This brings us to Gabriel Dell who never, ever grew out of show business. Although he never attained even the Grade B stardom that Leo Gorcey and Huntz Hall enjoyed, there is no question that at the end of the day, Gabe was THE most successful Dead End Kid in Hollywood.

Although just one of the gang in the early pictures, Gabe was for some reason later separated out as a gangster, a Nazi, a police officer, an old friend, a new acquaintance. He continued intermittently with the various series throughout the 1940's but since he never played one continuing role for most of that time, he was never typecast. After an attempt at a nightclub act with Huntz Hall lead to both actors getting divorced, Gabe did the one thing that few childhood stars ever think to do. He took acting lessons. From the fabled Actors Studio, no less. Many child stars are natural actors but come to believe that they're perfect and thus don't bother to learn anything more. As they grow, this often becomes obvious (see Shirley Temple who at age 4 deserved an Oscar but who by age 12 was still cute but nearly unwatchable). Gabe took his craft seriously and ended up successfully back on Broadway. Toward the end of the decade, he was appearing alongside Don Knotts, Tom Poston and Louie Nye et al as members of Steve Allen's famous TV "gang."

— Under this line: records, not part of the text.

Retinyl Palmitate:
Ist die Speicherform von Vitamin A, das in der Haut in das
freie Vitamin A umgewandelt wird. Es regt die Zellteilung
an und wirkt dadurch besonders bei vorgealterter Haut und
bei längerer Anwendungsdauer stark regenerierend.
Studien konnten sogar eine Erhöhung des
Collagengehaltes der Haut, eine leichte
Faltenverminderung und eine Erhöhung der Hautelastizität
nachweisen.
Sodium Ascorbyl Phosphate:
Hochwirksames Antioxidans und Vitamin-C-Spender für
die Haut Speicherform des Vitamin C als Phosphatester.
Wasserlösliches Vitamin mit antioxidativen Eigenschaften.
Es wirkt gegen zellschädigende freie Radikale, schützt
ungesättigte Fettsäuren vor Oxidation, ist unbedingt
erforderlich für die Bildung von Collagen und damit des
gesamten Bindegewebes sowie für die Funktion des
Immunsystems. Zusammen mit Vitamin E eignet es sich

Gabe Dell worked steadily through the 1960's and if anything was even more successful in the 1970's on television. He co-starred in two TV series, both sadly short-lived. One was THE CORNER BAR which lasted two seasons but replaced his character, Harry the bartender, with Anne Meara in season two. The other was Noman Lear's infamous misfire, A YEAR AT THE TOP in which he played a devil.

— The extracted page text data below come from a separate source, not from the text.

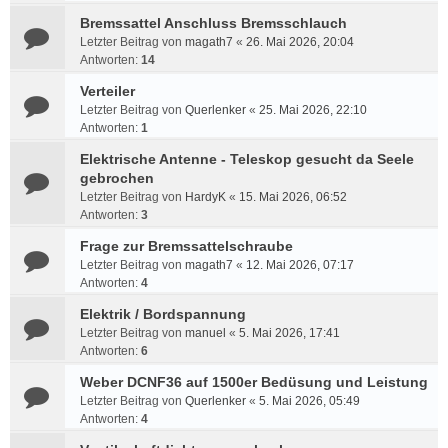
Bremssattel Anschluss Bremsschlauch
Letzter Beitrag von
magath7
«
26. Mai 2026, 20:04
Antworten:
14
Verteiler
Letzter Beitrag von
Querlenker
«
25. Mai 2026, 22:10
Antworten:
1
Elektrische Antenne - Teleskop gesucht da Seele
gebrochen
Letzter Beitrag von
HardyK
«
15. Mai 2026, 06:52
Antworten:
3
Frage zur Bremssattelschraube
Letzter Beitrag von
magath7
«
12. Mai 2026, 07:17
Antworten:
4
Elektrik / Bordspannung
Letzter Beitrag von
manuel
«
5. Mai 2026, 17:41
Antworten:
6
Weber DCNF36 auf 1500er Bedüsung und Leistung
Letzter Beitrag von
Querlenker
«
5. Mai 2026, 05:49
Antworten:
4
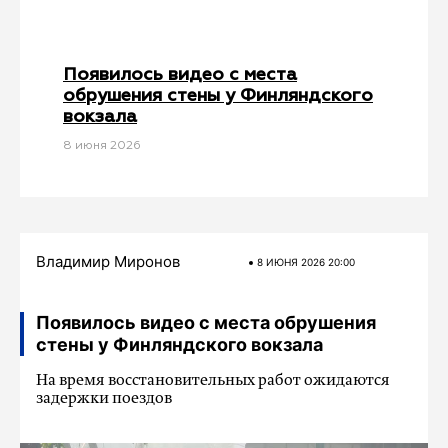
Появилось видео с места
обрушения стены у Финляндского
вокзала
8 июня 2026
Владимир Миронов
8 ИЮНЯ 2026 20:00
Появилось видео с места обрушения
стены у Финляндского вокзала
На время восстановительных работ ожидаются
задержки поездов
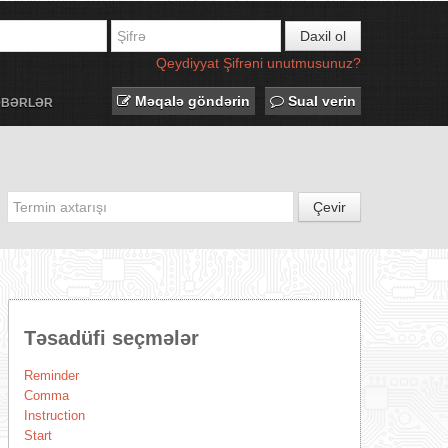
Daxil ol
Qeydiyyat
Şifrəni unutmusunuz?
Məqalə göndərin
Sual verin
ƏBƏRLƏR
Çevir
Təsadüfi seçmələr
Reminder
Comma
Instruction
Start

In 1971 he had obvious fun as a scenery-chewing killer with disguises and different voices on an episode of McCLOUD produced by Dean Hargrove. A few years later Hargrove and Dell wrote THE MANCHU EAGLE MURDER MYSTERY, a barely released cinematic failure which is notable for reuniting Gabe with Huntz Hall. After that, Gabe continued to be a welcome presence on TV with his most notable later role being that of Mordru the Merciless, arch-villain of the Legion of Super Heroes in the dreadful Hanna-Barbera LEGENDS OF THE SUPER HEROES TV specials. Some sources even credit Gabe as the voice of Bobba Fett in his animated debut in the STAR WARS HOLIDAY SPECIAL George Lucas would rather forget (although IMDB says that was Donald Francks). Gabe's last credit was in 1982 and he died in 1988.

1 comment:

  1. Steven,
    Thanks for a delightful and informative article on the Boys! I've been a fan of Hall/Gorcey and co. ever since seeing their "re-runs" on t.v. in the early 60s. Your post does them justice!